I am trying to split a string using regex. I need to use regex in nifi to split a string into groups. Could anyone helps me how to split below string using regex.
I have a string like this:
"abc","-9223371901096288826","/home/test/20170614","abc.com","Hello,Test","7462200","4622012","1296614","1029293","893529","a:ce:o:5:l:p:MMM dd HH:mm:ss","Logs","UTF8","<111>Jun 14 12:43:20 logs: Info: 1497462198.717 13073 1.22.333.44 TCP/200 168 TCP_CONNECT 1.22.33.44:443 ""GO\ABC.COM"" DIRECT/img.abc.com - test_abc_7-DefaultGroup-DefaultGroup-NONE-NONE-NONE-DefaultGroup <IW_adv,3.9,-,""-"",-,-,-,-,""-"",-,-,-,""-"",-,-,""-"",""-"",-,-,IW_adv,-,""-"",""-"",""Unknown"",""Unknown"",""-"",""-"",0.10,0,-,""-"",""-"",-,""-"",-,-,""-"",""-"",-,-,""-""> - -"

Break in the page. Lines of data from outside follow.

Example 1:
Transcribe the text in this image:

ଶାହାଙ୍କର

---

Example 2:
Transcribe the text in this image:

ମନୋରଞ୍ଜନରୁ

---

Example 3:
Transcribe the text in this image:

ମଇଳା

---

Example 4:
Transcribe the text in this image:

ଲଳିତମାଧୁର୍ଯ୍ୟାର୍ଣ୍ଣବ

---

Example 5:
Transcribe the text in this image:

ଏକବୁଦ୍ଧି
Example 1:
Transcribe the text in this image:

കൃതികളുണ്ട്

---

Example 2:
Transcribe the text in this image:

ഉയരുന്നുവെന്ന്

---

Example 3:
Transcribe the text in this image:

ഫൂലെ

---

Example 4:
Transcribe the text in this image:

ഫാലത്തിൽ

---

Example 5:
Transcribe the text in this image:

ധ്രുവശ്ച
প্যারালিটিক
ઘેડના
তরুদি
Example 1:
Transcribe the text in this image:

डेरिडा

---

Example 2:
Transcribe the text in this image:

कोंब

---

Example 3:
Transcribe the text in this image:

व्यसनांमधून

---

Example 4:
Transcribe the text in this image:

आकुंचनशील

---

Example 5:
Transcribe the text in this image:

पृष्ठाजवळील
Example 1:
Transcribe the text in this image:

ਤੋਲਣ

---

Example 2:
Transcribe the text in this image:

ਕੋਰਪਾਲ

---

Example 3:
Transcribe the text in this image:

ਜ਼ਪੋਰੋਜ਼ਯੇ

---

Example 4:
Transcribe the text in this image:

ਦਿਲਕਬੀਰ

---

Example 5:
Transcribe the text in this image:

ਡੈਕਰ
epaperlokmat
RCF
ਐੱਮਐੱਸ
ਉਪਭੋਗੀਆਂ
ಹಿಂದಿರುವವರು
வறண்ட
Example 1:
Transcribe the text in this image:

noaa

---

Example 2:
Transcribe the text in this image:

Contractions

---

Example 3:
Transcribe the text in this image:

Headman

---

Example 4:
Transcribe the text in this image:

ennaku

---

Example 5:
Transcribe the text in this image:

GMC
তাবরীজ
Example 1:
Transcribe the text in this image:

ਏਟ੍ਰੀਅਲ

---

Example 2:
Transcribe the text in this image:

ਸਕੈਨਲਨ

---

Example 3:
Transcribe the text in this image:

I want to split by commas but I need to ignore commas in quotes. I want result something like this :
group 1 - abc
group 2 - -9223371901096288826
group 3 - /home/test/20170614
group 4 - abc.com
group 5 - Hello,Test
group 6 - 7462200
group 7 - 4622012
group 8 - 1296614
group 9 - 1029293
group 10 - 893529
group 11 - a:ce:o:5:l:p:MMM dd HH:mm:ss
group 12 - Logs
group 13 - UTF8
group 14 - <111>Jun 14 12:43:20 logs: Info: 1497462198.717 13073 1.22.333.44 TCP/200 168 TCP_CONNECT 1.22.33.44:443 ""GO\ABC.COM"" DIRECT/img.abc.com - test_abc_7-DefaultGroup-DefaultGroup-NONE-NONE-NONE-DefaultGroup <IW_adv,3.9,-,""-"",-,-,-,-,""-"",-,-,-,""-"",-,-,""-"",""-"",-,-,IW_adv,-,""-"",""-"",""Unknown"",""Unknown"",""-"",""-"",0.10,0,-,""-"",""-"",-,""-"",-,-,""-"",""-"",-,-,""-""> - -
I tried so many regex to split but unable to get proper result.
I tried ,(?=(?:[^\"]*\"[^\"]*\")*[^\"]*$)
regex found from this link.
Above regex works great in Java for split() function but I don't want to use in Java.
I tried (?<=\")([^,]*)(?=\")
regex and split the string in groups by commas but it also split inside double quotes also.
Could anyone help me. Thanks in Advance.